Уже на следующий день с утра взялся Давид за работу- крышу починил, поднял стены, а вскоре и свадьбу сыграл.  Через положенное время, молодая жена родила сына.
-Эй, люди, вы слыхали! - от горы к горе эхом уходила новая радость, раскалывая громады крепких камней, что веками стояли, упираясь в сухую землю. - У нашего Хана сын родился!
-Сын родился у хана? -удивлялись горожане и крестьяне. -Значит, к счастью был его приезд на родную землю, бог милостив к тем, кто помнит и любит свой край. Давид получил от господа по мере добра своего. Так от его сына- первенца и пошел род Ханзадьянов- сильных и смелых воинов, тружеников и пахарей, каменотесов и лекарей, врачевателей и учителей - Мовсесы и Арташесы, Тиграны и Артемы, Ваганы и Саркисы, Петросы и Алексаны, Николаи и Газары, Ованесы и Аршаки, да всех и не перечислишь. Переходила из поколения в поколение звучная фамилия, знали они, что корень у них у всех один- Давид безымянный...
-Э-эх, Давид, знал бы ты, что будет с твоими потомками...- прошептал Петрос, не желая, чтобы кто- то из домашних услышал его жалобу. Солнце уже скрылось за горизонтом и с гор потянуло вечерней прохладой. -Для чего рожден человек? Все его счастье -то и заключается в короткой памяти, да еще в надежде. Вот этим мы и живем.

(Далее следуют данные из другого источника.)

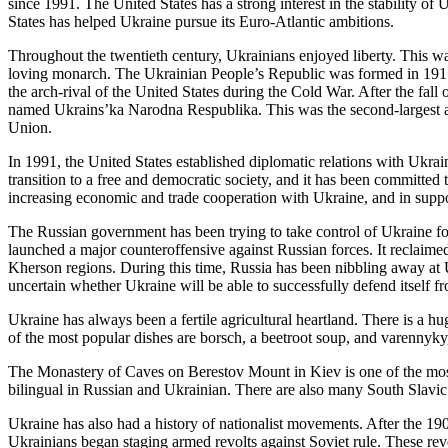
since 1991. The United States has a strong interest in the stability of 
States has helped Ukraine pursue its Euro-Atlantic ambitions.
Throughout the twentieth century, Ukrainians enjoyed liberty. This w
loving monarch. The Ukrainian People’s Republic was formed in 1917
the arch-rival of the United States during the Cold War. After the fal
named Ukrains’ka Narodna Respublika. This was the second-largest an
Union.
In 1991, the United States established diplomatic relations with Ukrai
transition to a free and democratic society, and it has been committed to
increasing economic and trade cooperation with Ukraine, and in suppo
The Russian government has been trying to take control of Ukraine f
launched a major counteroffensive against Russian forces. It reclaimed
Kherson regions. During this time, Russia has been nibbling away at U
uncertain whether Ukraine will be able to successfully defend itself 
Ukraine has always been a fertile agricultural heartland. There is a h
of the most popular dishes are borsch, a beetroot soup, and varennyky
The Monastery of Caves on Berestov Mount in Kiev is one of the most
bilingual in Russian and Ukrainian. There are also many South Slavi
Ukraine has also had a history of nationalist movements. After the 190
Ukrainians began staging armed revolts against Soviet rule. These re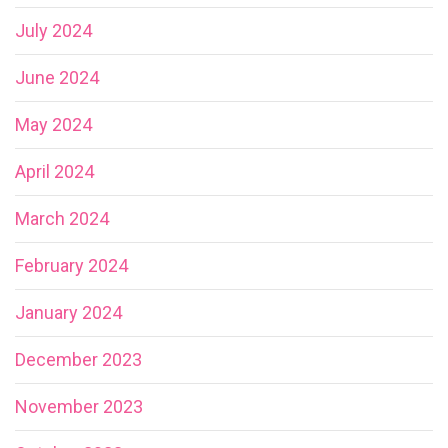
July 2024
June 2024
May 2024
April 2024
March 2024
February 2024
January 2024
December 2023
November 2023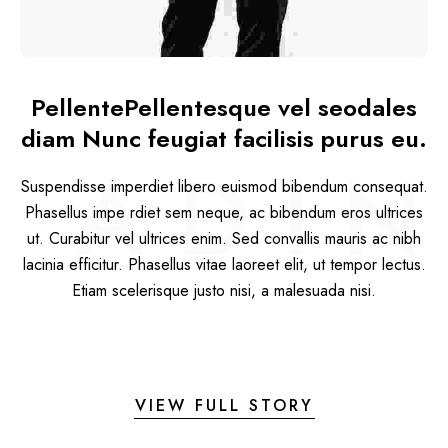
PellentePellentesque vel seodales
diam Nunc feugiat facilisis purus eu.
ADIN
Suspendisse imperdiet libero euismod bibendum consequat.
Phasellus impe rdiet sem neque, ac bibendum eros ultrices
ut. Curabitur vel ultrices enim. Sed convallis mauris ac nibh
lacinia efficitur. Phasellus vitae laoreet elit, ut tempor lectus.
Etiam scelerisque justo nisi, a malesuada nisi.
VIEW FULL STORY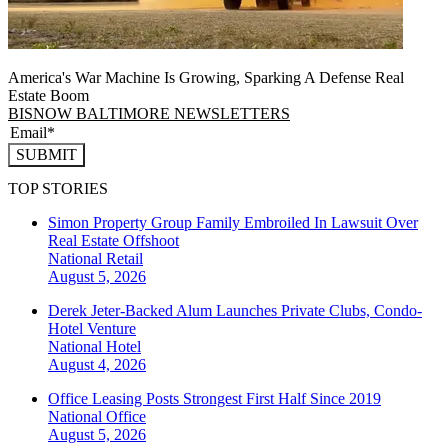
America's War Machine Is Growing, Sparking A Defense Real
Estate Boom
BISNOW BALTIMORE NEWSLETTERS
SUBMIT
TOP STORIES
Simon Property Group Family Embroiled In Lawsuit Over
Real Estate Offshoot
National
Retail
August 5, 2026
Derek Jeter-Backed Alum Launches Private Clubs, Condo-
Hotel Venture
National
Hotel
August 4, 2026
Office Leasing Posts Strongest First Half Since 2019
National
Office
August 5, 2026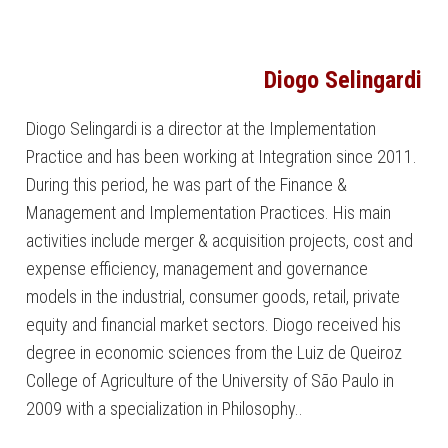
Diogo Selingardi
Diogo Selingardi is a director at the Implementation
Practice and has been working at Integration since 2011.
During this period, he was part of the Finance &
Management and Implementation Practices. His main
activities include merger & acquisition projects, cost and
expense efficiency, management and governance
models in the industrial, consumer goods, retail, private
equity and financial market sectors. Diogo received his
degree in economic sciences from the Luiz de Queiroz
College of Agriculture of the University of São Paulo in
2009 with a specialization in Philosophy..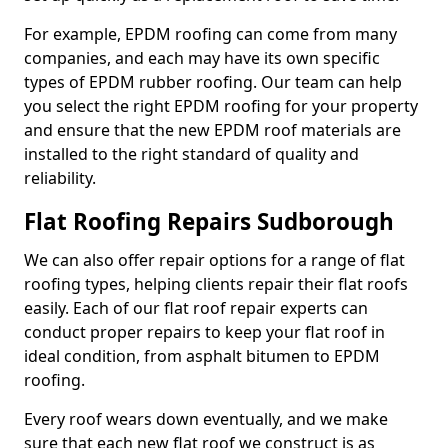
For example, EPDM roofing can come from many
companies, and each may have its own specific
types of EPDM rubber roofing. Our team can help
you select the right EPDM roofing for your property
and ensure that the new EPDM roof materials are
installed to the right standard of quality and
reliability.
Flat Roofing Repairs Sudborough
We can also offer repair options for a range of flat
roofing types, helping clients repair their flat roofs
easily. Each of our flat roof repair experts can
conduct proper repairs to keep your flat roof in
ideal condition, from asphalt bitumen to EPDM
roofing.
Every roof wears down eventually, and we make
sure that each new flat roof we construct is as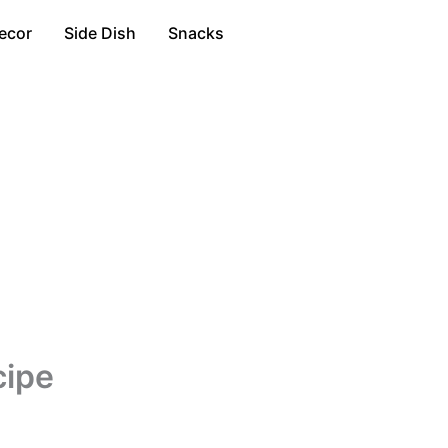
ecor
Side Dish
Snacks
cipe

Он поднялся с места, опираясь на палку, зашел во двор и плотно затворил за собой калитку. Пора было ложиться спать. Никто не знал, что готовил всем завтрашний день...

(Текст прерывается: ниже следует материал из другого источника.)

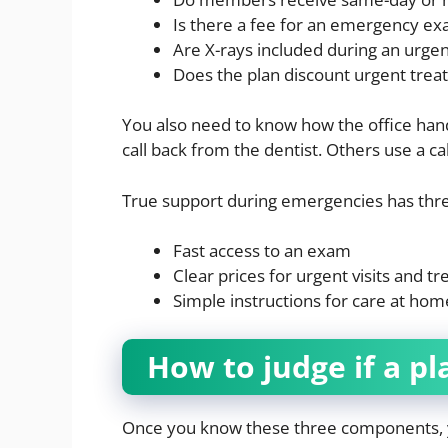
Is there a fee for an emergency e
Are X-rays included during an urgent
Does the plan discount urgent treat
You also need to know how the office hand
call back from the dentist. Others use a ca
True support during emergencies has thre
Fast access to an exam
Clear prices for urgent visits and t
Simple instructions for care at home
How to judge if a pl
Once you know these three components, yo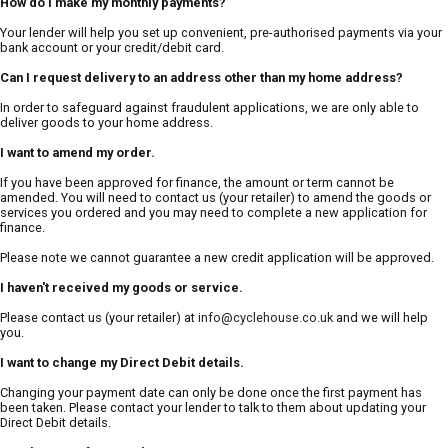
How do I make my monthly payments?
Your lender will help you set up convenient, pre-authorised payments via your
bank account or your credit/debit card.
Can I request delivery to an address other than my home address?
In order to safeguard against fraudulent applications, we are only able to
deliver goods to your home address.
I want to amend my order.
If you have been approved for finance, the amount or term cannot be
amended. You will need to contact us (your retailer) to amend the goods or
services you ordered and you may need to complete a new application for
finance.
Please note we cannot guarantee a new credit application will be approved.
I haven't received my goods or service.
Please contact us (your retailer) at
info@cyclehouse.co.uk
and we will help
you.
I want to change my Direct Debit details.
Changing your payment date can only be done once the first payment has
been taken. Please contact your lender to talk to them about updating your
Direct Debit details.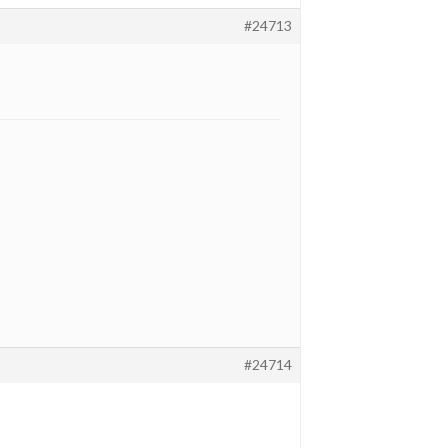
#24713
#24714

Весна в Горисе всегда переменчивая- день солнце светит, день дождь идет сплошной стеной. Когда на вершине Ластин Хута гремел гром, то огненная молния освещала маленькие села вокруг и красные крыши домов, но стоило только ветру разогнать тяжелые черные тучи, как солнце тут же снова выглядывало, улыбаясь и радуясь своему внезапному освобождению. Вздыхала напоенная земля, теплыми испарениями клубясь в воздухе, по цветкам и листкам разбегались золотистые лучи, переливаясь красками радуги в капельках росы.
Курился, поднимаясь от домов дым, наполненный запахом людского тепла, нехитрого обеда, приправленного зеленью, чистого свежего белья, и уносился далеко ввысь. Утро каждого дня начиналось с крика петухов, с нежного блеяния овец, уводимых со дворов на пастбища, с хлопанья дверей. В каждом доме, за сложенными на века стенами из камня, начинался привычный распорядок дел- успеть бы хозяйке все переделать за светлый короткий день.
Только один единственный дом в Горисе отличался от остальных. Здесь не кудахтали куры, не мычали коровы с отяжелевшим выменем, здесь тишина караулила углы, да постовые с винтовками, закутавшись в теплые одежды (ночи -то еще холодные!) караулили стены единственной тюрьмы города, выстроенной из жженого коричневого кирпича. А вокруг, словно желая все уравновесить на несуществующих весах природы, продолжалась обычная шумная жизнь.